• The exercise: Report every line in the records below that contains the word "picture", where case counts.

• Layout dataset entries:
:::::
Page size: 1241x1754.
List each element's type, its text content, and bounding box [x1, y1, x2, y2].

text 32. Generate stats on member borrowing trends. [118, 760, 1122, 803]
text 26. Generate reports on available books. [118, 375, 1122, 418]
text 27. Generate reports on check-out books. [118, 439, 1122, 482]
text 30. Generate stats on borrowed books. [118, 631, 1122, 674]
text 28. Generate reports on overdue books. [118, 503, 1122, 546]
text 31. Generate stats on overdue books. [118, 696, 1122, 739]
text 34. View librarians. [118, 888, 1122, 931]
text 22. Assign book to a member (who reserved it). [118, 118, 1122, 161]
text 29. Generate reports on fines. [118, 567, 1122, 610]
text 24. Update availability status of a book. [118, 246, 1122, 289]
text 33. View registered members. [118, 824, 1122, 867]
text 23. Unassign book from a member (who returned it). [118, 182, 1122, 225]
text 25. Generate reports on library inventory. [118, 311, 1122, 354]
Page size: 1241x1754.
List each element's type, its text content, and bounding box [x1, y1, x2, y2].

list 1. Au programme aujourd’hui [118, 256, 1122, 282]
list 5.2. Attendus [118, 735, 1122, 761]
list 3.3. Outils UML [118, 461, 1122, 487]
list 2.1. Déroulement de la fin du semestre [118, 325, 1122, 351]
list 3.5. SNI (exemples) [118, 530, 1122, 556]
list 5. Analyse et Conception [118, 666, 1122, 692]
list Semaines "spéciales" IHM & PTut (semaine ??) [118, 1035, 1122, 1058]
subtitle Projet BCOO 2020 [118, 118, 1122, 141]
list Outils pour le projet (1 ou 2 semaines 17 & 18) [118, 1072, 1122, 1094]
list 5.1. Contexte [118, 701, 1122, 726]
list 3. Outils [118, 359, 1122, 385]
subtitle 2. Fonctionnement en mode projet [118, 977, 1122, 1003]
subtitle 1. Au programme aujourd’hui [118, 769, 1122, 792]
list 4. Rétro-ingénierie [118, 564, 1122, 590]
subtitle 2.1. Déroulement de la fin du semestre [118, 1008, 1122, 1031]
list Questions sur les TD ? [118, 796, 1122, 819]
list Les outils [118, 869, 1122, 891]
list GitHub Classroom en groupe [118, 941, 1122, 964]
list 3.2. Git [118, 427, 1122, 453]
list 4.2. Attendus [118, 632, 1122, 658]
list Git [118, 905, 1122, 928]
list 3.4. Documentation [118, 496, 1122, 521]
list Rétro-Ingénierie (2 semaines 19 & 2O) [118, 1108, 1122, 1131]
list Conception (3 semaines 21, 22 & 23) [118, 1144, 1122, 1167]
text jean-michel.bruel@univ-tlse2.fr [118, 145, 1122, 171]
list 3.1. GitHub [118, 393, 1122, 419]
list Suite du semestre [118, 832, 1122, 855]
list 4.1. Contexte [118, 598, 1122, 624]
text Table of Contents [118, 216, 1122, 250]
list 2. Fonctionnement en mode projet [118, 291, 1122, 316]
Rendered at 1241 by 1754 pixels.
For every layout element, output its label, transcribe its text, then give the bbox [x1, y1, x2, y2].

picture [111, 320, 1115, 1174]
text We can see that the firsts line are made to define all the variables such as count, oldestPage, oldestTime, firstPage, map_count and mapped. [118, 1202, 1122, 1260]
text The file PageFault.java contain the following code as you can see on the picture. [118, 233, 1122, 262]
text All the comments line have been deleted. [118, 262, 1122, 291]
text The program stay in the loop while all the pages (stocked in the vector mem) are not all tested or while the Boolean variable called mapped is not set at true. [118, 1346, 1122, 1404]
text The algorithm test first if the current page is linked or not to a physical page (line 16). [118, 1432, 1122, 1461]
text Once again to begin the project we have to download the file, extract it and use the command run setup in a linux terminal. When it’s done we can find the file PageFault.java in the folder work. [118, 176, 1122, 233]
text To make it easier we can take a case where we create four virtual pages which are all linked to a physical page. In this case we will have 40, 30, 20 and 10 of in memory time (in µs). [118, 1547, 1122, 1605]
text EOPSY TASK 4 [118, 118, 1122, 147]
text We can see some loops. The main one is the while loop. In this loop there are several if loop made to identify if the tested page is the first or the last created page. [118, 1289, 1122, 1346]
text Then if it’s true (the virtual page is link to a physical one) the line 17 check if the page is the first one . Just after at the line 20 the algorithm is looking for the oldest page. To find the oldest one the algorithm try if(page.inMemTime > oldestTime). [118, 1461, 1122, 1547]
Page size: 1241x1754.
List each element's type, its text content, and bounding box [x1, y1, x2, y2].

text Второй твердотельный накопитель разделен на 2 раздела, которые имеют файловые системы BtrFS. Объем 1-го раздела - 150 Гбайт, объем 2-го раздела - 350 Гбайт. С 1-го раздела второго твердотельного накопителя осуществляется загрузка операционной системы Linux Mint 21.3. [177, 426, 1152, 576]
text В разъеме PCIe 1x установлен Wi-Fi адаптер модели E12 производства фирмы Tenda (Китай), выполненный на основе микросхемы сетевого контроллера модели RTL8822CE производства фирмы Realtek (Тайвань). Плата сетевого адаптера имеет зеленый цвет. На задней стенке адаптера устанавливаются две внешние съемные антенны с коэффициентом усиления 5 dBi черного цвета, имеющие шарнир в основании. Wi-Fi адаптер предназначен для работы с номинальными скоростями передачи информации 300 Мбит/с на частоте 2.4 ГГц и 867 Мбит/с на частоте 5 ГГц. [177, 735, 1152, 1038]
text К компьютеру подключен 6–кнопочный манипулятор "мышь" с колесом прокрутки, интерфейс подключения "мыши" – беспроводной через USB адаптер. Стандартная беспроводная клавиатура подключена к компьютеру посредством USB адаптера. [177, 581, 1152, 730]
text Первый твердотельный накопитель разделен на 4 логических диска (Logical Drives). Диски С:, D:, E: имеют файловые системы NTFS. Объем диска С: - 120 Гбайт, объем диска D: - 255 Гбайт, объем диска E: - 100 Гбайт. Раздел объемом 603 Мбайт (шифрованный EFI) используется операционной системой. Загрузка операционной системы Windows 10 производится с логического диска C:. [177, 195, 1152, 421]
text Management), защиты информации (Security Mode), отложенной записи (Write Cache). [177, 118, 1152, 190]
:::::
• Exercise response:
picture [111, 320, 1115, 1174]
text The file PageFault.java contain the following code as you can see on the picture. [118, 233, 1122, 262]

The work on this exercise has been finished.